Assuming you could use only five condiments the rest of your life and they were stored in a fresh and never-ending supply in one finger each on one of your hands, which condiments would you choose and which finger would they be stored in?

Thumb: Salsa. Is salsa a condiment? I hope it is, because it’s a staple of my diet. It would have to be fresh salsa, though. Homemade. Not that stuff in a jar at the grocery store.

Pointer finger: Miracle Whip Light. If I eat a sandwich, wrap, or hamburger, you can bet it will have the tangy zip of Miracle Whip (Light).

Middle finger: Because you have to have ketchup for french fries or burgers. You just have to. In a pinch, it will even replace barbecue sauce.

Ring finger: Honey. Because I love honey on biscuits, toast, bread, crescent rolls, fruit, nuggets from Chick-Fil-A, and occasionally in hot tea.

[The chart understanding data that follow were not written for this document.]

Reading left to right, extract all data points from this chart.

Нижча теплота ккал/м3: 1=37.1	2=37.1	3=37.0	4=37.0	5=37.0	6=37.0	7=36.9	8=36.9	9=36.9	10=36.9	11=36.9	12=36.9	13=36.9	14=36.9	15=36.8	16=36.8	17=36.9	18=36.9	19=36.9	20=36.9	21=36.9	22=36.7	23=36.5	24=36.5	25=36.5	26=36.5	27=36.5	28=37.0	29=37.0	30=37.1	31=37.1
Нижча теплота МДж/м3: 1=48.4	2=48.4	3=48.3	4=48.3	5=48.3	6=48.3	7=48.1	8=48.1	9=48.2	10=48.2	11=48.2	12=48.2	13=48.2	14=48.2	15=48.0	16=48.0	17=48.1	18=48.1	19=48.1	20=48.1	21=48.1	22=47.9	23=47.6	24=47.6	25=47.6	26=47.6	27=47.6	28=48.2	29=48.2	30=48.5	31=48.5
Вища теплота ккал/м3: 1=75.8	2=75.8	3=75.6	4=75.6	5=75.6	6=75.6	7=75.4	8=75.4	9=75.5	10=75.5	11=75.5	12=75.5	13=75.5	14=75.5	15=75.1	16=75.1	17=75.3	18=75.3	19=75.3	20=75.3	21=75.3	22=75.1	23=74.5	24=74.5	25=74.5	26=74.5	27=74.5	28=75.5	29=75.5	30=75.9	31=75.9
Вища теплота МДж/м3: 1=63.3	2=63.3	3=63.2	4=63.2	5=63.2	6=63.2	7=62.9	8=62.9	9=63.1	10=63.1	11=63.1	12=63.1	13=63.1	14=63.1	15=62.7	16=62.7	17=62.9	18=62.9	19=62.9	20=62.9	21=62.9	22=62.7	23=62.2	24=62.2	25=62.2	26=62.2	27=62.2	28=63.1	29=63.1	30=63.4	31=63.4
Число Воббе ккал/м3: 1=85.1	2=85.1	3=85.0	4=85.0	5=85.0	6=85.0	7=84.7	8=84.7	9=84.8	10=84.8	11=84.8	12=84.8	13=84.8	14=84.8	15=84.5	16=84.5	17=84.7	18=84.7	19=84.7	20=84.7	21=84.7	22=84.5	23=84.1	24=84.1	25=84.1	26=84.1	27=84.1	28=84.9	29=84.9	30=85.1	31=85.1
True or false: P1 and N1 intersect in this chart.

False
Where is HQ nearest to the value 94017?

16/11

Pinky finger: Syrup. I’m a fan of honey, but honey on waffles or pancakes instead of syrup is just wrong. I don’t need a ton of it, but a life without syrup is unimaginable.

And now I am filled with deep regret that I have no digits left for Louisiana Hot Sauce. If I were tied to these five fingers and these five condiments for the rest of my life, I would seriously consider plastic surgery so I could fit in the hot sauce. Maybe I could shoot it from my wrist?

(Thanks to my brother for asking me this question, which came from something he saw on Deadspin.)


If you want to answer the finger/condiments question for yourself, you go right ahead.